Avec cet instrument de proximité, le fragment isolé l’emporte sur les
ensembles, l’émotivité sur le discernement, le témoignage sur
l’argumentation, et l’instant sur la durée. La transmission électronique à
chaud remplace l’information, encore dérangeante et qui nous complique
la vie, par son degré inférieur, la communication, participative, fusionnelle
et qui cherche en somme à nous simplifier la vie. À nous confirmer dans ce
que nous savons déjà ; à faire groupe, plutôt qu’à faire sens. Il n’est jamais
payant de raisonner à la télévision.
Au-delà de ces traits fréquemment relevés, il importe de revenir aux
handicaps fondamentaux de l’image enregistrée pour dégager ce qu’on
pourrait appeler l’impensé collectif de la vidéosphère où nous baignons
chaque jour (et d’autant plus dangereusement là où la presse écrite, plus
ou moins consciemment, prend la télé pour modèle et critère de
l’information utile). L’image physique ignore l’énoncé négatif. Un nonarbre, une non-venue, une absence, peuvent se dire, non se montrer. Un
interdit, une possibilité, un programme ou un projet —tout ce qui nie ou
dépasse le réel effectif— ne passent pas à l’image. Une figuration est par
définition pleine et positive. Si les images du monde réussissent à
transformer le monde en une image —ce monde sera autosuffisant et
satisfait, profondément conservateur. « A brave new world ». Seule
l’écriture peut anticiper sur le réel existant, avec des marqueurs d’opposition et de négation. L’image ne peut montrer que des individus ou des
particularités, non des catégories ou des types. Elle ignore l’universel et la
généralité. Elle n’est donc pas réaliste mais nominaliste : n’est réel que
l’individu, le reste n’est pas montrable. Ce qui vaut encore plus pour
l’image TV, condamnée au gros plan. L’audiovisuel est, au sens propre,
idiovisuel. La Suède, l’Humanité, le Capital ou la bourgeoisie comme la
Justice ou l’Instruction publique ne passeront jamais au petit écran, mais
tel Suédois, cet homme-ci, cet entrepreneur ou cet ouvrier-là. « Tous les
hommes naissent libres et égaux en droit » —voilà une proposition de droit
techniquement interdite à l’image, sauf commentaire surajouté.

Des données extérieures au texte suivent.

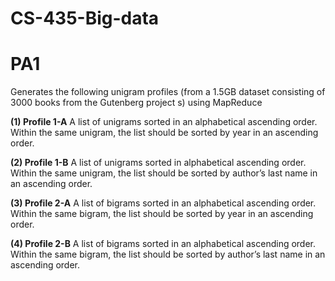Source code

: # CS-435-Big-data

# PA1
Generates the following unigram profiles (from a 1.5GB dataset consisting of 3000
books from the Gutenberg project s) using MapReduce

**(1) Profile 1-A**
A list of unigrams sorted in an alphabetical ascending order. Within the same unigram, the list should
be sorted by year in an ascending order.

**(2) Profile 1-B**
A list of unigrams sorted in alphabetical ascending order. Within the same unigram, the list should
be sorted by author’s last name in an ascending order.

**(3) Profile 2-A**
A list of bigrams sorted in an alphabetical ascending order. Within the same bigram, the list should
be sorted by year in an ascending order.

**(4) Profile 2-B**
A list of bigrams sorted in an alphabetical ascending order. Within the same bigram, the list should
be sorted by author’s last name in an ascending order. 
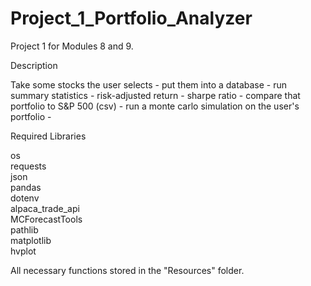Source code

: # Project_1_Portfolio_Analyzer
Project 1 for Modules 8 and 9.


Description



Take some stocks the user selects - 
put them into a database - 
run summary statistics - 
risk-adjusted return - 
sharpe ratio - 
compare that portfolio to S&P 500 (csv) -
run a monte carlo simulation on the user's portfolio - 



Required Libraries

os  
requests  
json  
pandas  
dotenv  
alpaca_trade_api  
MCForecastTools  
pathlib  
matplotlib  
hvplot


All necessary functions stored in the "Resources" folder.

L’image ignore les opérateurs syntaxiques de la disjonction (ou bien…
ou bien) et de l’hypothèse (si… alors). Les subordinations, les causalités
comme les contradictions. Les enjeux d’une négociation entre États ou
entre patrons et salariés —sa raison d’être concrète en somme –sont, pour
l’image, des abstractions. Non, le visage des négociateurs, qui ne sont en
réalité que les masques superficiels des intérêts réels en jeu. L’intrigue
compte moins que l’acteur. L’image ne peut procéder que par juxtaposition
et addition, sur un seul plan de réalité, sans possibilité de metaniveau
logique. La pensée par image n’est pas illogique mais alogique. Elle a forme
de mosaïque, sans le relief à plusieurs étages d’une syntaxe.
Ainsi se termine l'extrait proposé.